■ **TEXTE**:
Et depuis 2019 et sa chute spectaculaire, il vivait retranché dans la solitude dans sa résidence médicalisée de Zeralda, à l’ouest d’Alger.
Parcours politique
À l’indépendance de l’Algérie, en septembre 1962, il devient, à 25 ans, ministre de la Jeunesse et du Tourisme dans le gouvernement du président Ahmed Ben Bella. Membre de l’Assemblée nationale constituante, il est élu député de Tlemcen aux première et deuxième Assemblées législatives. Après le congrès du FLN d’avril, il est nommé membre du Comité central et du bureau politique du FLN17.
Septième président de la République démocratique et populaire d’Algérie, Bouteflika est l’homme politique qui a exercé le plus long mandat à la tête de l’État. Son itinéraire se confond avec l’histoire récente du pays, depuis la lutte pour l’indépendance jusqu’à son projet phare de réconciliation nationale.
À partir de l’année 1963, il est appelé à effectuer de nombreuses missions à l’étranger comme ministre des Affaires étrangères par intérim. En juin 1963, il est confirmé dans ses fonctions, qu’il conserve jusqu’à la mort du président Houari Boumédiène. Après son limogeage, le 28 mai 1965, par le président Ahmed Ben Bella, il est partie prenante du coup d’État du 19 juin 1965. Trois ans après, il conclut avec la France, au nom de la République algérienne, l’accord du 27 décembre 1968 relatif à la circulation, à l’emploi et au séjour en France des ressortissants algériens et de leurs familles, pierre angulaire de la politique de grande émigration algérienne.

■ **SÉRIE D'EXERCICES**:
a) D'après le texte sur Bouteflika, à quel âge devient-il ministre de la Jeunesse et du Tourisme ?
b) Recopiez le passage du texte sur Bouteflika allant de "À partir de" jusqu'à "grande émigration algérienne.", en remplaçant "limogeage" par "renvoi".
c) Poursuivez le texte sur Bouteflika à partir de sa dernière phrase.
Les items qui suivent sont sans lien avec le texte.

■ **DONNÉES FOURNIES**:
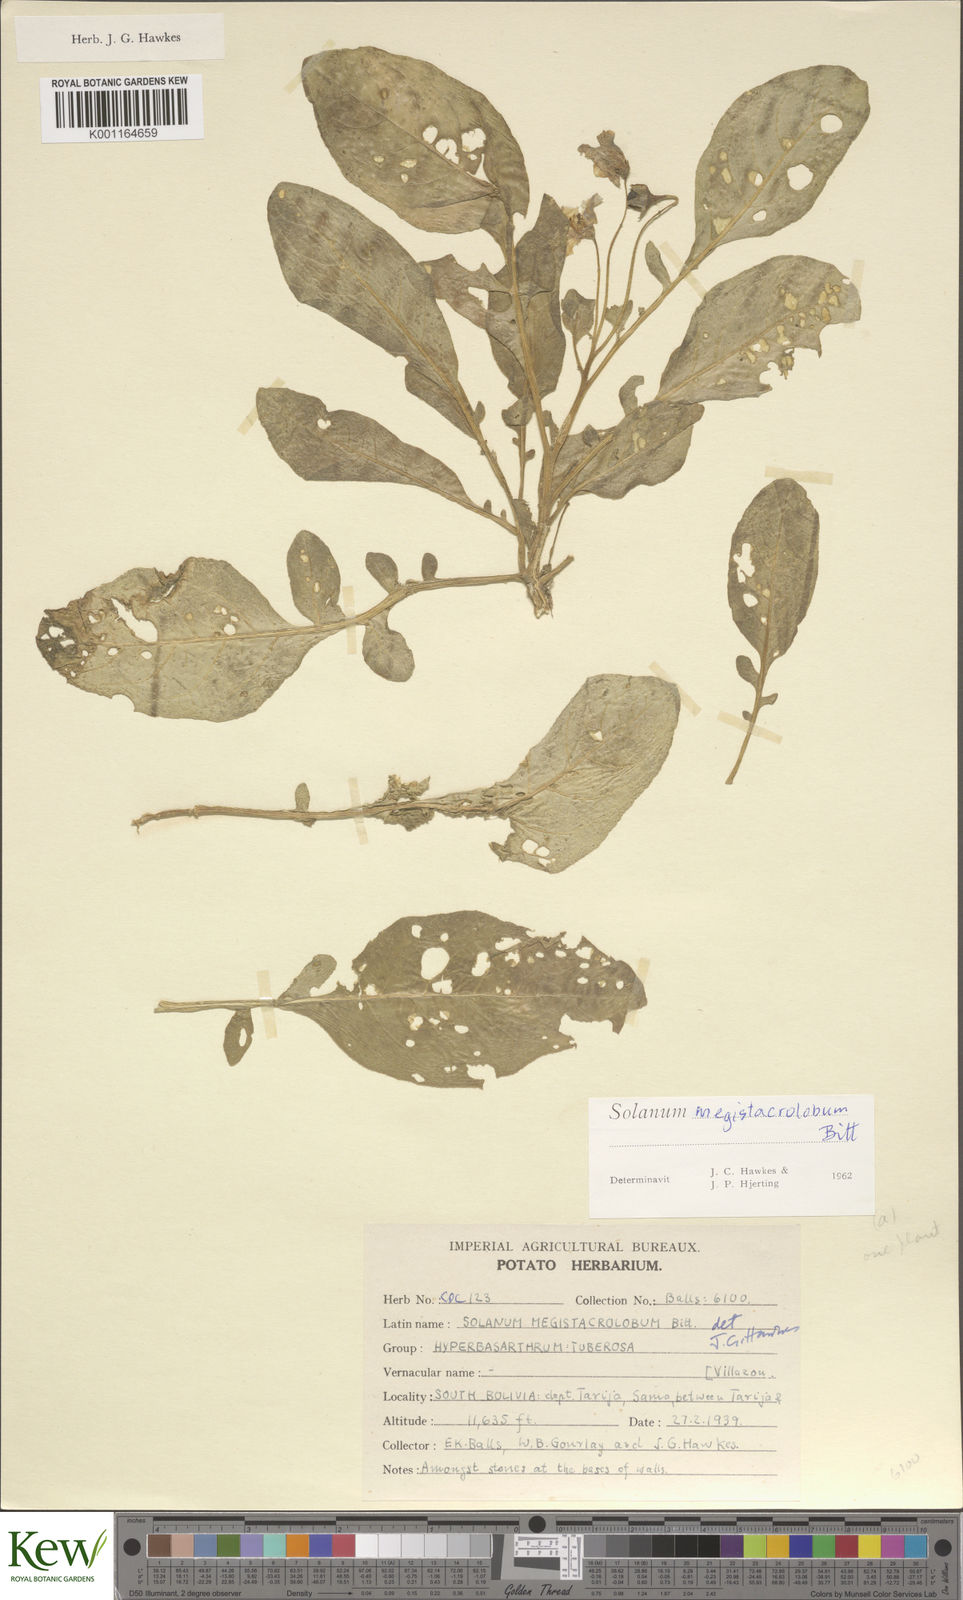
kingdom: Plantae
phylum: Tracheophyta
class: Magnoliopsida
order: Solanales
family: Solanaceae
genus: Solanum
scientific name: Solanum boliviense
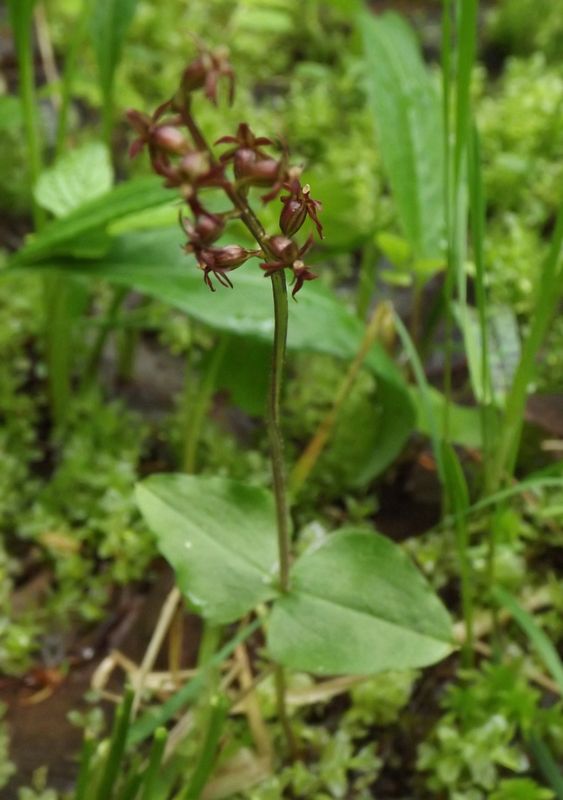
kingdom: Plantae
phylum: Tracheophyta
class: Liliopsida
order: Asparagales
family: Orchidaceae
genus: Neottia
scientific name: Neottia cordata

■ **RÉSULTATS DES EXERCICES**:
a) À 25 ans.

b)
À partir de l’année 1963, il est appelé à effectuer de nombreuses missions à l’étranger comme ministre des Affaires étrangères par intérim. En juin 1963, il est confirmé dans ses fonctions, qu’il conserve jusqu’à la mort du président Houari Boumédiène. Après son renvoi, le 28 mai 1965, par le président Ahmed Ben Bella, il est partie prenante du coup d’État du 19 juin 1965. Trois ans après, il conclut avec la France, au nom de la République algérienne, l’accord du 27 décembre 1968 relatif à la circulation, à l’emploi et au séjour en France des ressortissants algériens et de leurs familles, pierre angulaire de la politique de grande émigration algérienne.

c)
Pendant son mandat, Bouteflika — plus jeune ministre des Affaires étrangères au monde à l’époque — fait de l’Algérie un pays porte-parole du tiers monde et l’interlocuteur privilégié dans les rapports entre le Nord et le Sud. Au cours de la même période, il obtient sa plus grande consécration en présidant la 29e session de l’Assemblée générale des Nations unies en 1974.
Président de la République
En décembre 1998, il fait part de sa décision de se présenter, en qualité de candidat « indépendant », à l’élection présidentielle anticipée de 1999. Bouteflika est élu président de la République avec 73,8 % des voix à l’issue d’un scrutin au cours duquel tous ses adversaires se retirent pour dénoncer les conditions d’organisation du vote. Il succède ainsi à Liamine Zéroual, le 27 avril 1999.
Il est réélu en 2004, au premier tour de scrutin, avec 84,99 % des voix.
Le Parlement algérien vote à main levée, le 12 novembre 2008, la modification de la Constitution (500 oui, 21 non, 8 abstentions). Parmi les changements figure le retrait de la limite de deux mandats consécutifs qu’un président peut exercer. Abdelaziz Bouteflika annonce lors d’un rassemblement à Alger, le 12 février 2009, qu’il est candidat à sa succession lors de la prochaine élection présidentielle. Il est réélu pour un troisième mandat dès le premier tour, le 9 avril 2009, avec 90,24 % des voix.
Après ses divers problèmes médicaux, les observateurs politiques estiment que Bouteflika quittera le pouvoir au terme de son troisième mandat, qui s’achève en 2014. Mais la perspective que Bouteflika se présente à l’élection présidentielle de 2014 refait surface début septembre 2013, lorsqu’il entreprend un remaniement ministériel au bénéfice de proches et démantèle les puissants services de renseignements (DRS) en leur retirant plusieurs secteurs stratégiques (information, communication, sécurité de l’armée, etc.), désormais rattachés à la justice militaire. Désigné candidat du FLN en novembre 2013, il est réélu pour un quatrième mandat le 17 avril 2014, avec 81,5 % des suffrages exprimés ; son principal rival, Ali Benflis, recueille 12,3 % des suffrages.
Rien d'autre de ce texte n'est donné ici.